Berlusconi's Shadow Looms Over Italian Bonds
(Bloomberg) -- Political turmoil is rarely a good backdrop for Italian bonds.
This time seems different. An auction of government debt on Friday showed investors had little inclination to demand higher borrowing costs to offset the risks around the prospect of a populist, anti-immigration government of the Five Star Movement and the League.
This shows the strength of the European Central Bank’s firepower. It already owns 340 billion euros ($405.7 billion) of Italian government bonds, commonly known as BTPs, in its current QE program. The bank has swallowed up all net new Italian issuance since it started purchases in 2015.
The good times are far from over. While the flow of QE will probably come to a halt at the end of this year, the stock of existing purchases will remain, and the ECB will continue to reinvest maturing holdings. And in the short term, the 13.6 billion euros of debt maturing next week, and the further slug of 20.3 billion euros at the end of May, will keep cash flowing into the market.
This explains why Friday’s regular auction of three, seven and 15-year maturities went off without a hitch. Similarly, a eight-year BTP Italia bond aimed at retail investors should see decent demand when it launches next week. And the raft of supply due over the remainder of the year shouldn’t weigh on the market — Italy is about halfway through its planned 225 billion-euro issuance program this year, but there are nearly 150 billion of coupons and maturing bonds still to roll off.

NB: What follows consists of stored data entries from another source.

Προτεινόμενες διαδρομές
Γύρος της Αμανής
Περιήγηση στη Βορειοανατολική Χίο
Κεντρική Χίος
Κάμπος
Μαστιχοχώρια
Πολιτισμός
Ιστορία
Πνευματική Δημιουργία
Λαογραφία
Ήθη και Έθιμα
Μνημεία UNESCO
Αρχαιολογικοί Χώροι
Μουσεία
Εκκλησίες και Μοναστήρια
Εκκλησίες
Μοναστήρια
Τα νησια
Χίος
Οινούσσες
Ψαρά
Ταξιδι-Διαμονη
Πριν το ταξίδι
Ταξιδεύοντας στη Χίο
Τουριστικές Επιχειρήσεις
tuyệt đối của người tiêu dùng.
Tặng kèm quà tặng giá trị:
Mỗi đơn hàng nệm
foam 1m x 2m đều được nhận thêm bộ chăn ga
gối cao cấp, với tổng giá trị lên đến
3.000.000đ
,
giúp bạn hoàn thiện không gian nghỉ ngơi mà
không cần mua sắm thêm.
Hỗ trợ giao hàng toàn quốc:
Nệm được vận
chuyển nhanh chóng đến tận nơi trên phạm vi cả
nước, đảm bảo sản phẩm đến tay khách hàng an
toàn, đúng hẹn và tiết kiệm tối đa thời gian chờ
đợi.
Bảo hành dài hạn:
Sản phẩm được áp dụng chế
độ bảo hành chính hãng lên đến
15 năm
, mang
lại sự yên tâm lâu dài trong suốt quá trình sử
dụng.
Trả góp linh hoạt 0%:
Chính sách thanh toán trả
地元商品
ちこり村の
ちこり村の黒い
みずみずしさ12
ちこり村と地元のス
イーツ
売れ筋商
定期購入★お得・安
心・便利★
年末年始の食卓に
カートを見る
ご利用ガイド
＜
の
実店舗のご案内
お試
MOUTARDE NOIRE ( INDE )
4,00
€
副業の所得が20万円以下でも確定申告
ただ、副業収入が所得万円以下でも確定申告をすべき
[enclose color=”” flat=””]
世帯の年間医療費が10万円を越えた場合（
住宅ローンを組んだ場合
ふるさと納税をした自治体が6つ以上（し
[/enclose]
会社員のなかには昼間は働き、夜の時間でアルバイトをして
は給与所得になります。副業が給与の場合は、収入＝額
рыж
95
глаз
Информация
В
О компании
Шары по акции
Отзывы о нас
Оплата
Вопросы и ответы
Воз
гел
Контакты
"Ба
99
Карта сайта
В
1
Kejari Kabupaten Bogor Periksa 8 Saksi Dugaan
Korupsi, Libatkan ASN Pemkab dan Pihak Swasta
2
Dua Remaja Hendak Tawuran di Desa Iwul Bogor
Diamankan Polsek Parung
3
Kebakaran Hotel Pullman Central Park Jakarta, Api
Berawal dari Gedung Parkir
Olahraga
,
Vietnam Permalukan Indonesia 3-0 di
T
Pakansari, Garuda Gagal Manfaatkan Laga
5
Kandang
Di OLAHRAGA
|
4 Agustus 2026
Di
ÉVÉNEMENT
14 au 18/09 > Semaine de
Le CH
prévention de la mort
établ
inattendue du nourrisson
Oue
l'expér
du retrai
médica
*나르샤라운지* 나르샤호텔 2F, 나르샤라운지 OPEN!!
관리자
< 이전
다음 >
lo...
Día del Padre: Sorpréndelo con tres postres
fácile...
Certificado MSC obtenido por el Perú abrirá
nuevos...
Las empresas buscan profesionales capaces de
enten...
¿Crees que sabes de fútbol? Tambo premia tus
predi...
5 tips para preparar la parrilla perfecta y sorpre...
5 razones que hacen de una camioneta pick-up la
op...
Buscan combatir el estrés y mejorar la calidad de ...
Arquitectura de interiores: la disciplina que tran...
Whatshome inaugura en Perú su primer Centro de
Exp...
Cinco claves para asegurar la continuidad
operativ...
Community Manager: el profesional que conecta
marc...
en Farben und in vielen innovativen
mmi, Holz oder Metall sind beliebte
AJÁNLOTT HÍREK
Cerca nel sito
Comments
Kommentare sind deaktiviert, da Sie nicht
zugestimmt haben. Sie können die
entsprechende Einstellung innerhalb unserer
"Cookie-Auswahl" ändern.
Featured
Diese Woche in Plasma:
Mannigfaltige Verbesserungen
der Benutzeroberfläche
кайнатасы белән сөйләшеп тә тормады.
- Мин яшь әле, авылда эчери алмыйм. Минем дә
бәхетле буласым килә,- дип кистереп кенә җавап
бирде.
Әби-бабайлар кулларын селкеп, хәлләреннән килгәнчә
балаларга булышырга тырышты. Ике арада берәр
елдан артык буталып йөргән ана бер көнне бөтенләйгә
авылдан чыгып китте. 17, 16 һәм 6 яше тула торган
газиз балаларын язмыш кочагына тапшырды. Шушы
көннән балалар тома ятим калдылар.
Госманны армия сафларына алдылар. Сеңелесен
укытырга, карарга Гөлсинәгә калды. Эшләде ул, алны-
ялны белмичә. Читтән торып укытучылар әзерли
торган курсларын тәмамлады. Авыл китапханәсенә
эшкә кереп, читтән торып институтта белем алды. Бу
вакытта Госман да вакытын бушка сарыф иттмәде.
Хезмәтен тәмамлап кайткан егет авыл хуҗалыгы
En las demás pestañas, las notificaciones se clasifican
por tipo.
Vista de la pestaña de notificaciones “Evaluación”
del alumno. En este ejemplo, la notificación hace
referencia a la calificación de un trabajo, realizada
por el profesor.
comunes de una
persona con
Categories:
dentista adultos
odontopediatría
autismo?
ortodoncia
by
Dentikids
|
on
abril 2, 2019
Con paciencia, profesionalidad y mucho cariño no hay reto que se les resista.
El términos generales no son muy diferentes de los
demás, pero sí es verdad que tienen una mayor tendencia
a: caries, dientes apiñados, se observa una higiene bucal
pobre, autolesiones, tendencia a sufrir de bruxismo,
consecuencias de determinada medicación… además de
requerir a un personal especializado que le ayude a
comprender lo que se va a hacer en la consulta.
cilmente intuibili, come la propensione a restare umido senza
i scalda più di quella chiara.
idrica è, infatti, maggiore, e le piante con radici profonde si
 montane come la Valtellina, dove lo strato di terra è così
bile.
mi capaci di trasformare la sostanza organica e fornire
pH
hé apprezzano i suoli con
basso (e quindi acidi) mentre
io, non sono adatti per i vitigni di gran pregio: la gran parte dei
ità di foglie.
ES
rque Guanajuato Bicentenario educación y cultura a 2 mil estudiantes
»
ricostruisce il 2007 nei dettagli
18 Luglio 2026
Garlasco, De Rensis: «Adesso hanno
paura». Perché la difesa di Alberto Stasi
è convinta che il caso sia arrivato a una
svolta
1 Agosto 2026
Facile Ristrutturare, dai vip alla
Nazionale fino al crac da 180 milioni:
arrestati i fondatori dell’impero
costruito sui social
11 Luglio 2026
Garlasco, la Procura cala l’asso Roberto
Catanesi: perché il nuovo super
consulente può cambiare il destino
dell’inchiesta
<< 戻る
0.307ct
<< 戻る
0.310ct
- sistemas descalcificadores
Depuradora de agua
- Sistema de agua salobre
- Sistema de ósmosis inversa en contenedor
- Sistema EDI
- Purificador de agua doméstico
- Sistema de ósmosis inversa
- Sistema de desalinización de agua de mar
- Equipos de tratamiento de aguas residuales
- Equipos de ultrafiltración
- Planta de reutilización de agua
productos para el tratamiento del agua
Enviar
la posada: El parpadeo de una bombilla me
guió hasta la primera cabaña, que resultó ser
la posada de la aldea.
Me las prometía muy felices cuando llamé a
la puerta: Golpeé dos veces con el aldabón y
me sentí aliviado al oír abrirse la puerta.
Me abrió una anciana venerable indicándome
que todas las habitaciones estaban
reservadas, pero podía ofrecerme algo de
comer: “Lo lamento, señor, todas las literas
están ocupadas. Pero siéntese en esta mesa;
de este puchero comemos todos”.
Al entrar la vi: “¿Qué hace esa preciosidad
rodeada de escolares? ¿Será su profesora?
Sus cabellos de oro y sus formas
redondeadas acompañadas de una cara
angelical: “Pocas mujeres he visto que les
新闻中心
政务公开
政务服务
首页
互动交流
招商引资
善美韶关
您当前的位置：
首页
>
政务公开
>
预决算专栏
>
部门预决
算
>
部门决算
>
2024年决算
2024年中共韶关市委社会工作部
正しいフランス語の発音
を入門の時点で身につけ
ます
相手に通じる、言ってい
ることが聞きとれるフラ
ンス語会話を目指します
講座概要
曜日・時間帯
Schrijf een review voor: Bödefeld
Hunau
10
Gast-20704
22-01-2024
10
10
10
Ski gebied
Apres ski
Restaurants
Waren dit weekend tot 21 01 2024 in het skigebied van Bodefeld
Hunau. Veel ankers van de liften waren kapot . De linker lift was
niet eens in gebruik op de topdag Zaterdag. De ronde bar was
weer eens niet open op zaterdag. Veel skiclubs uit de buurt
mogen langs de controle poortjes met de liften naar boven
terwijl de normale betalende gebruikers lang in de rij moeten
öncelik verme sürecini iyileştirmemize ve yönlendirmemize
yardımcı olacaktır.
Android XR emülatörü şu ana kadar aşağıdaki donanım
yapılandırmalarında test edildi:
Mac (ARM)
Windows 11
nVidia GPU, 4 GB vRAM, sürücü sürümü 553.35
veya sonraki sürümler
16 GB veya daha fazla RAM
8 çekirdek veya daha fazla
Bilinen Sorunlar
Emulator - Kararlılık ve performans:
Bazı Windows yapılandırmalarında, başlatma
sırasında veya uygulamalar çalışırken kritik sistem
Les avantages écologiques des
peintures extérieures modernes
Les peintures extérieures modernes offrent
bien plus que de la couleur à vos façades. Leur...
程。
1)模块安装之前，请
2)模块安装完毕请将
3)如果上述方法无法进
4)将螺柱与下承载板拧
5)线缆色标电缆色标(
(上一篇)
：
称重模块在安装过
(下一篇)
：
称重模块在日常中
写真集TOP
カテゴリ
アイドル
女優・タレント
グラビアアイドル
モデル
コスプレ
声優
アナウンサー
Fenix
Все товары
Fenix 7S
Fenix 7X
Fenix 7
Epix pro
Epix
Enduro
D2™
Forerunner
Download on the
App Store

That is why Italian yields have been able to tighten steadily to Germany from a high of over 200 basis points a year ago to 135 basis points now. It’s not a clean win, given that the improvement isn’t as vigorous as for Portugal or Spain. A widening of 20 basis points in the last three weeks is certainly justified, and more may well be due. But the ECB is not backing away from this fight. It has the flexibility to overbuy — as it has steadily over the past two years for BTPs.
The country’s recent history looms large over the market. Silvio Berlusconi’s attempt to deviate from budget discipline in 2011 did not end well for investors. The central bank pretty much refused to buy the country’s debt unless the government came back into line, which as a practical matter meant Berlusconi had to go. The installation of Mario Monti’s technocratic government shows who won.
While nothing is assured in Italian politics, a union of the hard right and anarchists seems to be on its way. The one area both parties agree on is fiscal expansion to revive growth, and whatever pushback against European Union fiscal rules would be needed to achieve that.
As long as any new Italian government keeps its anti-establishment sentiments to itself and doesn’t stray too far from the bloc’s rules, the central bank should be able to continue purchases, and that should keep a lid on yields. Five Star’s Luigi Di Maio and the League’s Matteo Salvini have toned down their anti-EU sentiment in recent months. Italian yields are betting that they’ll largely continue to sing Brussels’ and Frankfurt’s tune.